During the past five years, USAID has leveraged $86 million in private sector investments to scale up and improve the quality of business services and production, and fostered Palestinian partnerships with over a dozen U.S. companies. USAID investments have also improved access to clean water for more than 1.4 million Palestinians; installed 1,360 kilometers of water pipelines; built or renovated 53 water reservoirs; drilled or renovated 33 wells; and connected 140,000 Palestinians to running water for the first time.
A number of those responsible for the USAID projects have expressed regret that, “We’re leaving so many things unfinished and not following through with the commitments we made to our stakeholders,” according to “Ally,” a former USAID project employee, who asked The Media Line to withhold her full name because she is not authorized to speak to the media. She explained that originally the project she used to work on, which started two years ago, was supposed to end in September 2019, but they have now been informed that all technical aspects have to be shut down by January 31.

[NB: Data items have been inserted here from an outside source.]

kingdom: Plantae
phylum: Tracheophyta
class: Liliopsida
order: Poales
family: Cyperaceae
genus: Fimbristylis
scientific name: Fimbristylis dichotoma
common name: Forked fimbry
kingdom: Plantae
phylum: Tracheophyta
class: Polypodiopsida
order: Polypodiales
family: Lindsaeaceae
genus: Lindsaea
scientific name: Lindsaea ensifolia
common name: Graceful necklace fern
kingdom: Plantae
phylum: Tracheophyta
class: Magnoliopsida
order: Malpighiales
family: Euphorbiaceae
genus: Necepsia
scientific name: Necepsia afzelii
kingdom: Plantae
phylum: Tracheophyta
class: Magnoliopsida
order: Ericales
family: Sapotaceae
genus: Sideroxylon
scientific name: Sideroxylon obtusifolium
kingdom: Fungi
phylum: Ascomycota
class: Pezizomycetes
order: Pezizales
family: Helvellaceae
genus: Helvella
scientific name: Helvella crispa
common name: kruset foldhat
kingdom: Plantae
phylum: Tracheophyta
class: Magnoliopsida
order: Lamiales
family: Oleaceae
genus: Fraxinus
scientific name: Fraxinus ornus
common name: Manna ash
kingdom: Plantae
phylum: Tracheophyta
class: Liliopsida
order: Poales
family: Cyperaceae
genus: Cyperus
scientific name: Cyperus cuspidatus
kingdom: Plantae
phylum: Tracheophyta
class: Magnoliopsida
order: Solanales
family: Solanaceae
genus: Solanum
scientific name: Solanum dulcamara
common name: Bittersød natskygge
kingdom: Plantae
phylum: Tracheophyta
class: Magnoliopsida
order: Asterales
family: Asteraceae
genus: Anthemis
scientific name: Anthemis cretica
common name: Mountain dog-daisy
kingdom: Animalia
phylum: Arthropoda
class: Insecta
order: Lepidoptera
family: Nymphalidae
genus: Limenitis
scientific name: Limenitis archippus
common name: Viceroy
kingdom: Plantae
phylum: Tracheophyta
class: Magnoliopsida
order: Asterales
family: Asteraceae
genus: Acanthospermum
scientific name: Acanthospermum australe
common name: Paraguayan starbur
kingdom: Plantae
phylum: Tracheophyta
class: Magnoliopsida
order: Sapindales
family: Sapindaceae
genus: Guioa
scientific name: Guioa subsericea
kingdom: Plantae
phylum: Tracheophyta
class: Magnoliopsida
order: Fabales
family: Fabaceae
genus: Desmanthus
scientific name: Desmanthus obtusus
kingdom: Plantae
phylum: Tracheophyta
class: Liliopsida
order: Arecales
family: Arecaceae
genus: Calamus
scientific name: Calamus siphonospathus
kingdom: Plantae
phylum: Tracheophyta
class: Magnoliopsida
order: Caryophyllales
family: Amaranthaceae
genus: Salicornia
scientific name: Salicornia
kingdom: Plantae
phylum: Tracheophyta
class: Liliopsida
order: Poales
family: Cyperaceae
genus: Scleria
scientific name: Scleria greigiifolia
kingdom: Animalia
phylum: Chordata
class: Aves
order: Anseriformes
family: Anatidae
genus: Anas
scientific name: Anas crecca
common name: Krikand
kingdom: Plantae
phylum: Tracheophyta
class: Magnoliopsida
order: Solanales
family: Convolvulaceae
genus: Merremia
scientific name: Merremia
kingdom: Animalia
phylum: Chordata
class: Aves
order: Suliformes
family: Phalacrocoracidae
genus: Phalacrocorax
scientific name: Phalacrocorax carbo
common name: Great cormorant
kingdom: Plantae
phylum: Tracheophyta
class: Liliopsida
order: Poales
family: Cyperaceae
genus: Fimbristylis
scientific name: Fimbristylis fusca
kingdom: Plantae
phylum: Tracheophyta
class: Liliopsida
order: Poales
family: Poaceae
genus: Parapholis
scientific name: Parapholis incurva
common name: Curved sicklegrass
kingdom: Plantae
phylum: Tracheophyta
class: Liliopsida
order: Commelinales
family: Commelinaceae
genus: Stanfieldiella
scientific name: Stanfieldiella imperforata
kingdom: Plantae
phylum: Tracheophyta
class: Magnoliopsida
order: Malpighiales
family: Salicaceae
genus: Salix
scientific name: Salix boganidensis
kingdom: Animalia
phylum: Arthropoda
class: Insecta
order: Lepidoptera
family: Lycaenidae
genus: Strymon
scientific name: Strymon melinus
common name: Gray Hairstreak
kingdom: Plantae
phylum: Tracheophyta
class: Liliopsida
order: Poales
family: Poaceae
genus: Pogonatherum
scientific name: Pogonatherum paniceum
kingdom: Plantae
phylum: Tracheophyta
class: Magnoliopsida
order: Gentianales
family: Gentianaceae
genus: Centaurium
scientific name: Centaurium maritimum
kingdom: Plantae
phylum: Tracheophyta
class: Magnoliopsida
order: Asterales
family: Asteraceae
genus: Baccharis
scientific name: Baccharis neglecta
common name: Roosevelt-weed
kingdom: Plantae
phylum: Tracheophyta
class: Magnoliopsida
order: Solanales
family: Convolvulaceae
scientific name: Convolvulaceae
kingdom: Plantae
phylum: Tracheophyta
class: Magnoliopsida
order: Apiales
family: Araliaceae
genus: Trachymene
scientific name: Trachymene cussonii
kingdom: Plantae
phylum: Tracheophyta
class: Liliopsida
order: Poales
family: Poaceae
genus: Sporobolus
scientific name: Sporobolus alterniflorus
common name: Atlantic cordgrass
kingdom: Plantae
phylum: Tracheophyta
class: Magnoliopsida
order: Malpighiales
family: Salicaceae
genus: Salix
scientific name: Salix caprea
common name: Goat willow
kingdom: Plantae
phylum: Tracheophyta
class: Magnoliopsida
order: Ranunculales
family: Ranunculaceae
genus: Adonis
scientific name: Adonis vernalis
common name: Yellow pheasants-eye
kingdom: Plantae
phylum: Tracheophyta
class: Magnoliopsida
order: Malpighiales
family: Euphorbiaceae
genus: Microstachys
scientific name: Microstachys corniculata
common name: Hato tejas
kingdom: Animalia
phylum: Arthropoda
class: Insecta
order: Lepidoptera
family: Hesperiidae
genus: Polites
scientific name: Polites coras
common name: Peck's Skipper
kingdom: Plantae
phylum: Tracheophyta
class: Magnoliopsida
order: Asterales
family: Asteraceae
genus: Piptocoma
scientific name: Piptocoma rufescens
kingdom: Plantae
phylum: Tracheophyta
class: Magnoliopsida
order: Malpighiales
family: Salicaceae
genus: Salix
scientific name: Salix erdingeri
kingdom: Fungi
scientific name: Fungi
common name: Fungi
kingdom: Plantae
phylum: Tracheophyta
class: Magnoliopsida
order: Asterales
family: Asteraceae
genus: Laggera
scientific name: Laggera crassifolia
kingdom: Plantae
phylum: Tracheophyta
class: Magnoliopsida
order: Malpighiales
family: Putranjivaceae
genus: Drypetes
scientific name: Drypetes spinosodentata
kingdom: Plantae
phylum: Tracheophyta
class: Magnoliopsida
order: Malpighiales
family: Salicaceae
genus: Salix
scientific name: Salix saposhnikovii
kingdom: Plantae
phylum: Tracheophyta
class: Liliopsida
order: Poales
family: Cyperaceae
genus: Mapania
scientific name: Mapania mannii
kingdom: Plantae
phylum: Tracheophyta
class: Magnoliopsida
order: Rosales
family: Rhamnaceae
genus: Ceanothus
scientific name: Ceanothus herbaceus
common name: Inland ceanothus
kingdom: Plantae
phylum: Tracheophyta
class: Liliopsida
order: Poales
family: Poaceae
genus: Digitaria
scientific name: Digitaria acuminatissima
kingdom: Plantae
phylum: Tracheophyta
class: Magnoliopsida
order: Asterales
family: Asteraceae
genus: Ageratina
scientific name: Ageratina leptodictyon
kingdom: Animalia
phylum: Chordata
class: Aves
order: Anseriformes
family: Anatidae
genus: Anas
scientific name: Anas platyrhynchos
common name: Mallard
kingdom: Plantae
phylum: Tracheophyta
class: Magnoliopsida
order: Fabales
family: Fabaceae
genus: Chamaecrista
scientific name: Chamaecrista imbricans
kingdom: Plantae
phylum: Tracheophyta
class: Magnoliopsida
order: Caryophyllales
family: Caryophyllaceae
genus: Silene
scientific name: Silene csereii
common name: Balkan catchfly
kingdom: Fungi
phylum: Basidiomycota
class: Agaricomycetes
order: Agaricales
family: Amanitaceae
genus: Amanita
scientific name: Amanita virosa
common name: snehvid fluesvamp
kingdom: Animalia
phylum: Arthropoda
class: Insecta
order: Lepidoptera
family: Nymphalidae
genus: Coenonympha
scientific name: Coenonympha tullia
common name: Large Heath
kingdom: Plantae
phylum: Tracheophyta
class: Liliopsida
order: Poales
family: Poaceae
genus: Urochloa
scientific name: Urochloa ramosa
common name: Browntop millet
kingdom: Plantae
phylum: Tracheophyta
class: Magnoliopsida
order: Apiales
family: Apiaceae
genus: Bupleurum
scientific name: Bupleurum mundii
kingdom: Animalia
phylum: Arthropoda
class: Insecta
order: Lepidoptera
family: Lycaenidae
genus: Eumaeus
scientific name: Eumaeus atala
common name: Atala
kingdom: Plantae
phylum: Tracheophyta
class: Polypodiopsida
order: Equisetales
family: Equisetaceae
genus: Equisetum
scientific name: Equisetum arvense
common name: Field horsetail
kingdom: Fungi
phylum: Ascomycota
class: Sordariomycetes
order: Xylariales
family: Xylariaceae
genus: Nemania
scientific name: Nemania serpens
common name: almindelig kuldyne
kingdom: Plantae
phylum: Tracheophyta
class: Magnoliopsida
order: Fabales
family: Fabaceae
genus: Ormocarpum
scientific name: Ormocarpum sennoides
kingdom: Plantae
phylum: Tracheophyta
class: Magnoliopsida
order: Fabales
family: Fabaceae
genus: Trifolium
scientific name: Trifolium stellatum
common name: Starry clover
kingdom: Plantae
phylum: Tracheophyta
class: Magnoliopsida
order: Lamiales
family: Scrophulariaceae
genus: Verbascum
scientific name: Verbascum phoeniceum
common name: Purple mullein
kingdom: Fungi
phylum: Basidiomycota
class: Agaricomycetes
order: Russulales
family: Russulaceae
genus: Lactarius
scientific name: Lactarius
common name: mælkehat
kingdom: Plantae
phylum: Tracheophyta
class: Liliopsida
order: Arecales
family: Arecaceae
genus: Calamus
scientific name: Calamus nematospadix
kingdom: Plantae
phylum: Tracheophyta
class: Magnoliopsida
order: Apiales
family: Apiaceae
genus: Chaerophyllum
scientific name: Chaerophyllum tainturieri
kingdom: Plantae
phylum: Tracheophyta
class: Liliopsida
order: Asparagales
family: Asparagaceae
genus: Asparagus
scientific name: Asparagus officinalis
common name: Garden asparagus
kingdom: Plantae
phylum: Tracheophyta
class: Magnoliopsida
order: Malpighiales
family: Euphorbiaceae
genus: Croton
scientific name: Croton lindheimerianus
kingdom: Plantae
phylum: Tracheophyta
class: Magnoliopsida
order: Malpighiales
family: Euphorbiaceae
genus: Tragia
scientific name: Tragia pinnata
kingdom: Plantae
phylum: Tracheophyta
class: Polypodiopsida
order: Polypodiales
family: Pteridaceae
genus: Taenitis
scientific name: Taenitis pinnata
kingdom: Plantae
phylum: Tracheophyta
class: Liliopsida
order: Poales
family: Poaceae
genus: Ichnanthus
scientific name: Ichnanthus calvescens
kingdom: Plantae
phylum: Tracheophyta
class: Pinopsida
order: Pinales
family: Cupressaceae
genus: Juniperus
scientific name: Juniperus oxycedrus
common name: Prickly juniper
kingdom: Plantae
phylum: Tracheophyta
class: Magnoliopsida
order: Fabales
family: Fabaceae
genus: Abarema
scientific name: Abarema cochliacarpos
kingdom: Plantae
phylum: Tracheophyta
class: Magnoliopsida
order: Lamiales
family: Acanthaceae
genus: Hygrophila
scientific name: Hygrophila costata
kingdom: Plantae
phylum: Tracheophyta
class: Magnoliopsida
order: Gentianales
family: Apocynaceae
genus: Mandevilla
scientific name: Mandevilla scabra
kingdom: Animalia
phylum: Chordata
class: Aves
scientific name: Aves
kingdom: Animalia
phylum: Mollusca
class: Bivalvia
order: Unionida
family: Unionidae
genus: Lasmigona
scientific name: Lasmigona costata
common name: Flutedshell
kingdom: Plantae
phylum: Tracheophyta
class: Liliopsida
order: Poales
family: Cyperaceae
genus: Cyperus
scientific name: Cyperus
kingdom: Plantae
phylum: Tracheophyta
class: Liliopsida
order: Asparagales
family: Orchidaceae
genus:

“This puts a lot of pressure on us to get as much done as we can in an incredibly short period of time,” explaining that, “Not only does [the premature shut-down] impact the legacy that USAID and implementing partner organizations will leave behind in Palestine, but it could also have very detrimental effects on the sectors in which these projects worked, and by extension, the Palestinian people.”
Palestinian-American relations have been tense since December 2017, when the PA imposed a diplomatic boycott on the American administration—protesting its recognition of Jerusalem as Israel’s capital—a move many Palestinians regard as “unfair” toward their cause. Since last year, the American administration had ceased sending aid money to the PA, except for funds allocated toward security projects and programs.
“The American administration in the era of Trump moved from finding a solution to the Palestinian-Israeli conflict to forcing the Israeli solution on the Palestinians,” Palestinian political analyst Hani al-Masri told The Media Line.
He clarified that the latest decision comes as part of planned steps intended to end the Palestinian cause.
“I believe they are pressuring the PA to a limit that they will accept or at least negotiate the ‘deal-of-the-century,’ rather than just refuse the unrevealed plan,” al-Masri concluded.
“Previously, international resolutions were the reference for negotiations, despite the fact that Israel has never fully committed to them. Nowadays, we have no base or reference, [other than] Israel’s best interests—and the Israelis want everything!”